Supplied entries:
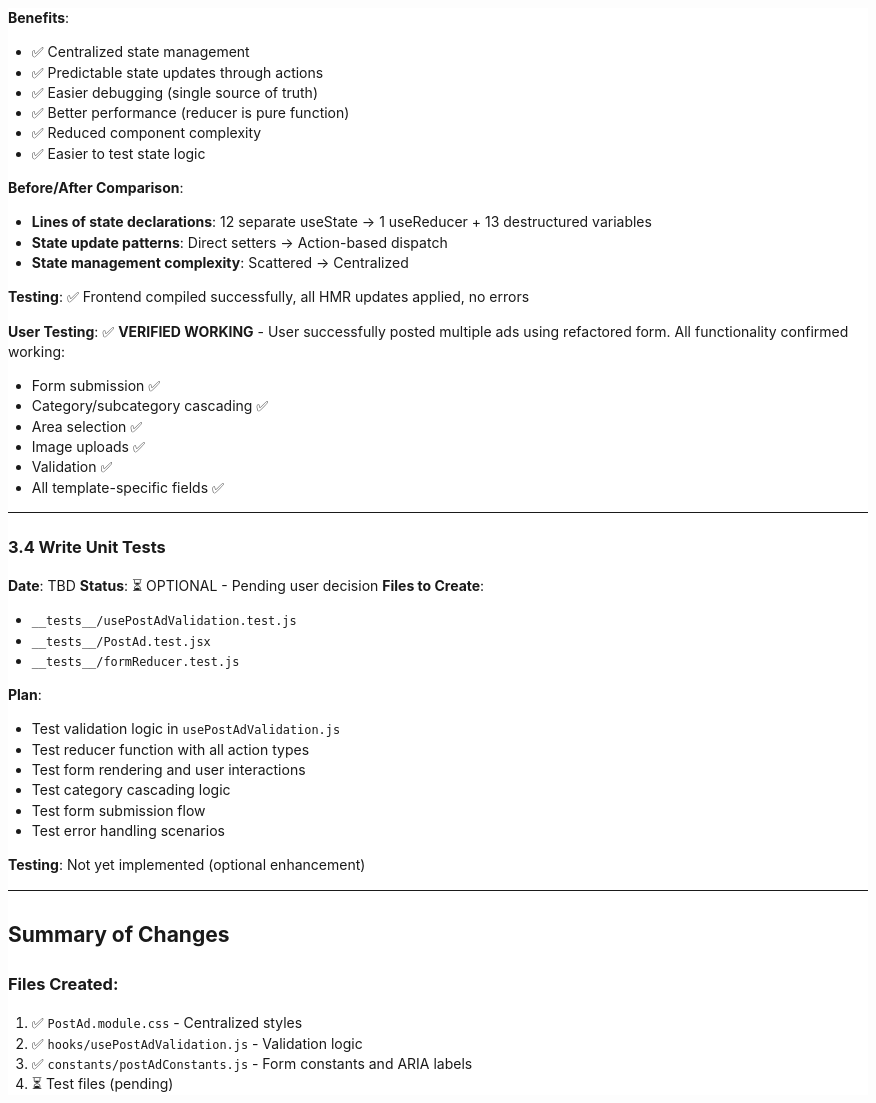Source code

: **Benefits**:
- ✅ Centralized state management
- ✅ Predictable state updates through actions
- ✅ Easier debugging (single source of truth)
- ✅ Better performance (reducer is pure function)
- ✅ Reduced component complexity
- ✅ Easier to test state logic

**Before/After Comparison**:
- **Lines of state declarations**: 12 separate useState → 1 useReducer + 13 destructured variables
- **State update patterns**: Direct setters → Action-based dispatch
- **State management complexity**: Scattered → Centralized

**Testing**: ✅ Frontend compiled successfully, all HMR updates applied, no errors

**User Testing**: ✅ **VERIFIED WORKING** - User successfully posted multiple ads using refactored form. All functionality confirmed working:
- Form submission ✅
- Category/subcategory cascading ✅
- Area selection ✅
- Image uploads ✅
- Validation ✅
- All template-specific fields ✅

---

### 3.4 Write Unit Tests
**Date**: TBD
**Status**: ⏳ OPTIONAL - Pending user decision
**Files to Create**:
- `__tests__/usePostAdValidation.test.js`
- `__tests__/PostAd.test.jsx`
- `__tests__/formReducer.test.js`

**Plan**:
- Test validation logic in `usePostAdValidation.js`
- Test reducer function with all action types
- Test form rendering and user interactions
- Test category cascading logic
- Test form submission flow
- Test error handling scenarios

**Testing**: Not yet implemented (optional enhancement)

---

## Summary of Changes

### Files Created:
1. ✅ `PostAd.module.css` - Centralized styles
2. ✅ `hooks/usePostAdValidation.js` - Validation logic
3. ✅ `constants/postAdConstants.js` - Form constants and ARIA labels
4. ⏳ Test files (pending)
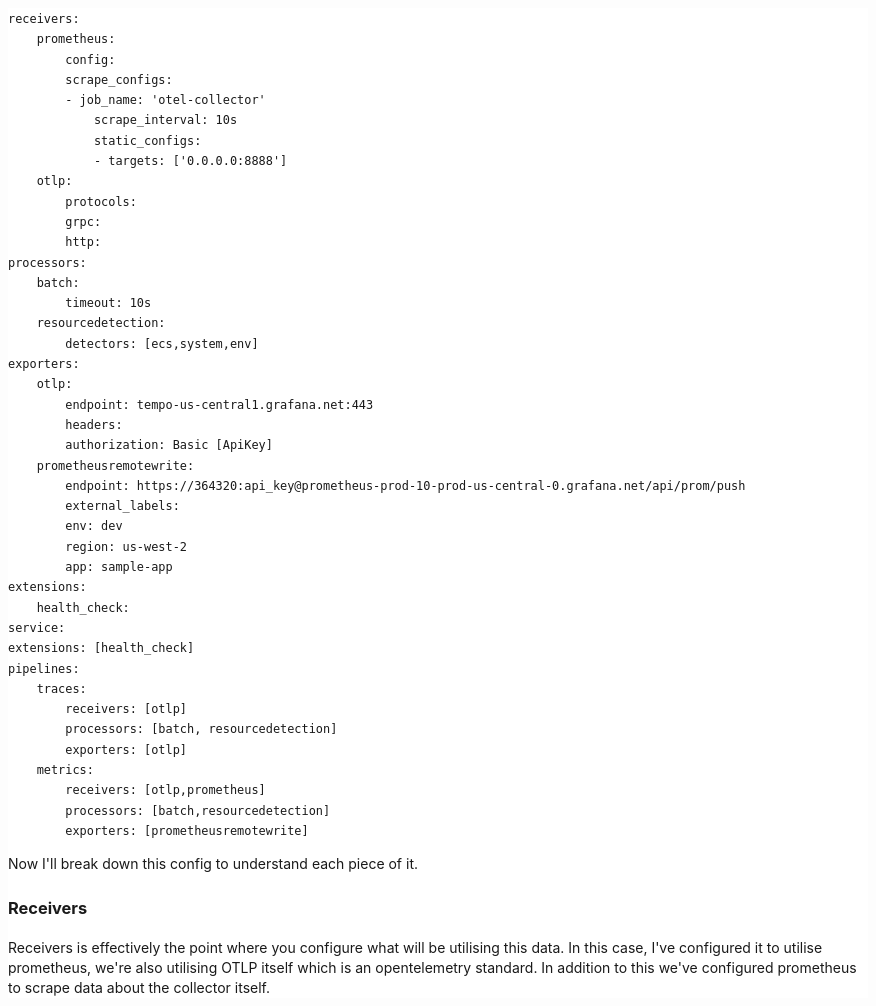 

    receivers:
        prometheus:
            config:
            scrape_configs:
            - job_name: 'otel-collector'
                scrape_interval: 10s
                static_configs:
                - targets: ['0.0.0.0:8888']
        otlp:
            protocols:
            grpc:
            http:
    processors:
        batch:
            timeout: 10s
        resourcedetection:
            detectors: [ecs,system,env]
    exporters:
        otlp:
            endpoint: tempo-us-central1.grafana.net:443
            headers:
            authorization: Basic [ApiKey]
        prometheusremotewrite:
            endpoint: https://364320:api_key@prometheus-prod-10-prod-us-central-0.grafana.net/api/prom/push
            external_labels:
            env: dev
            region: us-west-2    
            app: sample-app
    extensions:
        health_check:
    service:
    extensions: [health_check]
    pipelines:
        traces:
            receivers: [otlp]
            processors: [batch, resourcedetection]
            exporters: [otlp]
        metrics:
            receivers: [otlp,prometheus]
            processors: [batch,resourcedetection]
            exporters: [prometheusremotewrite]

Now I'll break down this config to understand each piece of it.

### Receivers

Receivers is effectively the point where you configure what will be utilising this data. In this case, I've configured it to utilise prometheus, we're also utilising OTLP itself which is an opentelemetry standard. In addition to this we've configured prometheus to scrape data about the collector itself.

To-do item: Please find every line in the records above that holds the word "processors" and copy it.

Written answer:
    processors:
            processors: [batch, resourcedetection]
            processors: [batch,resourcedetection]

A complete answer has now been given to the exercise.